There were moments I found myself wondering what Will would’ve made of it all, and can well imagine him appreciating both the rip-roaring humour of this piece, before calling at times for a bit of quiet. Perhaps that’s the essence of Much Ado; if so, Khan’s offering to the 2012 World Shakespeare Festival brings just that - the world, and its noise, chaos, bustle, sadness and humour- to Stratford.

Monday, 6 August 2012

As our next two international productions open in Stratford-upon-Avon (Troilus and Cressida and A Midsummer Night's Dream (As You Like It)) read the review of Two Roses for Richard III on earlier this year by RSC Key member Beth Timmins.

Review - Two Roses for Richard III

By Beth Timmins

Two Roses for Richard III opens with thundering drums. The Brazilian Companhia set the scene with a dramatically lit Richard III in a grotesque looking hog’s head centre stage at The Courtyard Theatre.

Companhia Bufomecânica perform the play in Portuguese. The production is brought to the UK by the RSC as part of the World Shakespeare festival and is a wonderful representation of how Shakespeare's plays permeate the imaginations of people all over the world.

To see the show is to celebrate the Shakespeare's work on a global scale and enjoy the novel experience of a watching a play in a foreign language. The moments where the actors speak English, such as when they complain about the labour of dying on stage, become more humorous when set alongside the vividly passionate scenes in Portuguese. Two Roses for Richard III  is the first surtitled play I have ever seen and I did find that knowledge of the play beforehand is useful as it allows you to concentrate fully on the performance aspects. The show is so visually stunning that you find yourself drawn to the richness of the performance rather than reading the subtitles so I found it was better to be familiar with the play.

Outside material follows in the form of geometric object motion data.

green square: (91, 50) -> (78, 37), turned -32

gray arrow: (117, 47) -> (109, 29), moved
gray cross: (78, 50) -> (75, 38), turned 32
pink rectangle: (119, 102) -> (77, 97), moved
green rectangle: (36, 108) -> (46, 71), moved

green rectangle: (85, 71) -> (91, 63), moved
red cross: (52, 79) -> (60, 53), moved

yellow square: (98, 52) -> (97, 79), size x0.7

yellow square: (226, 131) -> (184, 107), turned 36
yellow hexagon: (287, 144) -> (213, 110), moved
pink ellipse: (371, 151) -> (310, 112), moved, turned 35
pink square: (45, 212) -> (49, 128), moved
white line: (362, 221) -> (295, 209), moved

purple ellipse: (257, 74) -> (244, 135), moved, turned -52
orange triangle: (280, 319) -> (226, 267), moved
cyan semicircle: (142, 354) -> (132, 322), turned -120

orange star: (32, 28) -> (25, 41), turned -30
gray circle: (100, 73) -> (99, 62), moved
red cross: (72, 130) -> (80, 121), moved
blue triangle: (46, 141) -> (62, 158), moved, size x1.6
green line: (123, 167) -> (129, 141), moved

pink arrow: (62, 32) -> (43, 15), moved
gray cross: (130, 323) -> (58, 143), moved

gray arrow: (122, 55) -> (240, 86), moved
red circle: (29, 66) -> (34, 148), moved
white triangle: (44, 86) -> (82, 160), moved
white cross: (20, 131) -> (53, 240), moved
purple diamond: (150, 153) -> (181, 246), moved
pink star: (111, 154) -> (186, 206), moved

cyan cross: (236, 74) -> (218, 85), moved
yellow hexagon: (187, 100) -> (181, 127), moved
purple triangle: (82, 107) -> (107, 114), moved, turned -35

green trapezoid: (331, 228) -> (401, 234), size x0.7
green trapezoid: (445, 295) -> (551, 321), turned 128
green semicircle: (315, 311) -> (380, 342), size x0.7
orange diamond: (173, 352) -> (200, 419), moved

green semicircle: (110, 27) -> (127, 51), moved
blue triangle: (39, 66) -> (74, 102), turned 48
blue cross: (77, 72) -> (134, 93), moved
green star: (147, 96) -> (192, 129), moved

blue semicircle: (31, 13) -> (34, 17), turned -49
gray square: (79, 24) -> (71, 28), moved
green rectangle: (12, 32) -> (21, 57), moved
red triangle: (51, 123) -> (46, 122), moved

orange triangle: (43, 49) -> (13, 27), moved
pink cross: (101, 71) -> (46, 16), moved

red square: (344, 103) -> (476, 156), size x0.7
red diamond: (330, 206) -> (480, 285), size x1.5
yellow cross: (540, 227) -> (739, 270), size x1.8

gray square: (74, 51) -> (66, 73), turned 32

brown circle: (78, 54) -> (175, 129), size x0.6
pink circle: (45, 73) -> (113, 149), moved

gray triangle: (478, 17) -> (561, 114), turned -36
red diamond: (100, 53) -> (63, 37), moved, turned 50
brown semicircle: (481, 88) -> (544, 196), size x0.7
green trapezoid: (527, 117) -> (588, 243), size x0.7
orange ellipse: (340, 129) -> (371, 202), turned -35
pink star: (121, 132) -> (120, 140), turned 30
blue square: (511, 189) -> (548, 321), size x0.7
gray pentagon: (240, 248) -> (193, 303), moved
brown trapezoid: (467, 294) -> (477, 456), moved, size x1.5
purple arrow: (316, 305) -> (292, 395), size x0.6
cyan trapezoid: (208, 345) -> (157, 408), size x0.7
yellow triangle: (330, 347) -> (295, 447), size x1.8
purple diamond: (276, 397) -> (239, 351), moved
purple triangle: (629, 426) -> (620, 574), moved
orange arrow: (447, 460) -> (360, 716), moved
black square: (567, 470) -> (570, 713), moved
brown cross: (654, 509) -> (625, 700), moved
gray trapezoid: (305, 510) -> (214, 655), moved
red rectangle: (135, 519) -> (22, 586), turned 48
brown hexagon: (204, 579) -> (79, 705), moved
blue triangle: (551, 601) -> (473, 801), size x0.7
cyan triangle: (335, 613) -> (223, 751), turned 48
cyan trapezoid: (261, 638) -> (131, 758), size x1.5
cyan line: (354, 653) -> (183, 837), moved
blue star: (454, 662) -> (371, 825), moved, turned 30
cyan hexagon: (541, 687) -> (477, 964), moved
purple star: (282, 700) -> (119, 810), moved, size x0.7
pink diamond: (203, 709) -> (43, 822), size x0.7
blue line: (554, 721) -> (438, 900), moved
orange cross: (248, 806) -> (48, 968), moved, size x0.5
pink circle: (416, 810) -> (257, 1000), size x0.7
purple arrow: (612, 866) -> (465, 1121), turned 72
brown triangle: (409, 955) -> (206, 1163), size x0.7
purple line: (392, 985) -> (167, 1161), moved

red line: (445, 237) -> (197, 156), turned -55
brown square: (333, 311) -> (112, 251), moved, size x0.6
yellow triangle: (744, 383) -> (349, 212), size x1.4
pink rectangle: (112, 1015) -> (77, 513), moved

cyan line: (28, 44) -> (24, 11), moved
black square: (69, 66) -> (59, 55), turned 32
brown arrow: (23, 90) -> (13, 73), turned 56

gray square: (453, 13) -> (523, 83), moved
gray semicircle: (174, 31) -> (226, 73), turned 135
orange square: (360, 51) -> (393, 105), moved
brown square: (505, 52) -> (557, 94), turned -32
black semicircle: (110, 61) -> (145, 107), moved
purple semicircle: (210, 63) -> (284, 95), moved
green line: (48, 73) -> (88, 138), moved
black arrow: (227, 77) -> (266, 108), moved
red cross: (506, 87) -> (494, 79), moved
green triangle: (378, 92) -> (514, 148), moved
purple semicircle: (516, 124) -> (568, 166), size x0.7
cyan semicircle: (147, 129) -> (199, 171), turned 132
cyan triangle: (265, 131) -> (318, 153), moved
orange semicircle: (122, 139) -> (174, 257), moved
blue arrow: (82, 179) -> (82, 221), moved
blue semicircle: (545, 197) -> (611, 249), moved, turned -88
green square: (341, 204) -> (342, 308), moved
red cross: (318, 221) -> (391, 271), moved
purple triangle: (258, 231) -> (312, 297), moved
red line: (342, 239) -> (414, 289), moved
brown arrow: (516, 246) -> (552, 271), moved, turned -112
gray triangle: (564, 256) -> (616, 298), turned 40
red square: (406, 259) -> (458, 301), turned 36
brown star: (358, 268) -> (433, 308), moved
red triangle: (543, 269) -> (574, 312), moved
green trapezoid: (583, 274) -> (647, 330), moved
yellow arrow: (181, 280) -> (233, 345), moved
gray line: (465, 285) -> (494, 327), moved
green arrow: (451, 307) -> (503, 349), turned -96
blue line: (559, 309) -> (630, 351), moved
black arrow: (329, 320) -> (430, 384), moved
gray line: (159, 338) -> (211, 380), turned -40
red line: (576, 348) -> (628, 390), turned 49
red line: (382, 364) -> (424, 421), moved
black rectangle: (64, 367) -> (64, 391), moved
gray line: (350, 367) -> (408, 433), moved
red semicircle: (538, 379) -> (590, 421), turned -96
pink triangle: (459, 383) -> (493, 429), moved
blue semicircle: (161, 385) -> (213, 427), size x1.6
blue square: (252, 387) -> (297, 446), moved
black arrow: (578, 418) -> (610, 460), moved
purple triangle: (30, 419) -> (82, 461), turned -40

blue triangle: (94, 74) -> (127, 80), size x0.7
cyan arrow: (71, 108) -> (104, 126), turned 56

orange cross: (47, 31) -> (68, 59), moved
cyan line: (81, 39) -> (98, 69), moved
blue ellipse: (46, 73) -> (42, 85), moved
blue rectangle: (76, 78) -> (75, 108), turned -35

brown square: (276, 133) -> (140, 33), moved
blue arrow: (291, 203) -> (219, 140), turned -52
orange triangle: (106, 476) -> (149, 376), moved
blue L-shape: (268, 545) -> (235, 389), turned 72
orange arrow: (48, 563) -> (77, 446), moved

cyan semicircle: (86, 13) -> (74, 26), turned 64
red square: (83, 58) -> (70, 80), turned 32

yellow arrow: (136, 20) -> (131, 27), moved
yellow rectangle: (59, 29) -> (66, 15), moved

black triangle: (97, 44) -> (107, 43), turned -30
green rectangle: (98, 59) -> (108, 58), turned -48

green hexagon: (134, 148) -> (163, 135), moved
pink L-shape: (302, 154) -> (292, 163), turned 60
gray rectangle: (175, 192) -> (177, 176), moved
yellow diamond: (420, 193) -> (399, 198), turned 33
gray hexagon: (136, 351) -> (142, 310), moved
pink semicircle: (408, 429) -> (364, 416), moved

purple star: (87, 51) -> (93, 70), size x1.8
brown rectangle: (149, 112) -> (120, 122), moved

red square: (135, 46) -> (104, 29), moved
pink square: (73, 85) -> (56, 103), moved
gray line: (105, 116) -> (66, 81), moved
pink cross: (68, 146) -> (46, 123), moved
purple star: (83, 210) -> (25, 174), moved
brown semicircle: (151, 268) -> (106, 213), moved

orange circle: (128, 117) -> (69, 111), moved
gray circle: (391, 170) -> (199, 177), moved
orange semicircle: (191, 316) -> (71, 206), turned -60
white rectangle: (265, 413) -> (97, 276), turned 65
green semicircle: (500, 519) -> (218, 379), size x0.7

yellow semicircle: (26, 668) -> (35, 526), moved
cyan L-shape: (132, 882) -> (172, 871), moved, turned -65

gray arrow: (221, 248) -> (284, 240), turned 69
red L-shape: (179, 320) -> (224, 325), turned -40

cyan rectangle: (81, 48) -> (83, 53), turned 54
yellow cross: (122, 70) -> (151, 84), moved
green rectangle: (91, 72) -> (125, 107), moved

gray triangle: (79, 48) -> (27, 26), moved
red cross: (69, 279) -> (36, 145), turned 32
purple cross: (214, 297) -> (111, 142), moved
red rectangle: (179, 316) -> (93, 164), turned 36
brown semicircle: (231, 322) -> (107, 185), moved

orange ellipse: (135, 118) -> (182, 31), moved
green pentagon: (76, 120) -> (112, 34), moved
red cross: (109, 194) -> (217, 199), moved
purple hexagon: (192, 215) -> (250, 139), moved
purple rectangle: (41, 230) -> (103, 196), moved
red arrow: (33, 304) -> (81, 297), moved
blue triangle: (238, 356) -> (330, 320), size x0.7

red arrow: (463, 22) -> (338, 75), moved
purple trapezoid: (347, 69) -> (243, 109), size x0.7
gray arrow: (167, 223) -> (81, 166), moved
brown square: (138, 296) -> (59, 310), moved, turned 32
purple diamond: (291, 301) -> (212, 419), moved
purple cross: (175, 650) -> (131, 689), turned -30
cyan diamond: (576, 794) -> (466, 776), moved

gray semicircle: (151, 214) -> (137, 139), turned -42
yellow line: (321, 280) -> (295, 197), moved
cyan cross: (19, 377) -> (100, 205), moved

The combination of theatre, aerial and circus skills is Co-director Cláudio Baltar’s invention. Elements of his work with the famous punk-circus creators Archaos, are present in the stunning formations of the play’s most powerful images. A favourite example is where Richard III rises on the throne in mid air, looking down on his subjects and another really effective use of the aerial skills was when Richard was haunted by the ghosts of his past in the nightmare preceding the Battle of Bosworth. As Richard stands centre stage, the ghosts eerily surround him while being suspended above him in almost lifeless contortions.

Another innovative approach was the idea of sharing the role of Richard between each actor in the company, meaning that the sense of Richard's malice breeds physically as well as developing throughout the plot. This is especially true in the instances where Richard is played simultaneously by the actors, the record being the part played by five on stage at once. The video camera and use of film projections also works to focus the audience’s attention on the acting.
The costumes are truly a feast for the eye with the courtiers wearing fantastically expressive heads made of sacks and the original use of set is astounding when watching the spectacle of Clarence's death, swirling up high as her murders grasp to get her. The choreography of the dance routines is also very entertaining, especially in the moments where Queen Margaret features as a figure of black amongst the jocundity of the other characters who dance to live rock music, giving the production a contemporary outlook.

To watch Two Roses for Richard III is to treat yourself to an inventive take on Shakespeare’s classic. Seeing the performance in Portuguese gives an added potency to the turmoil of emotions in the play and the astonishing visual aspects are a powerful way to display them.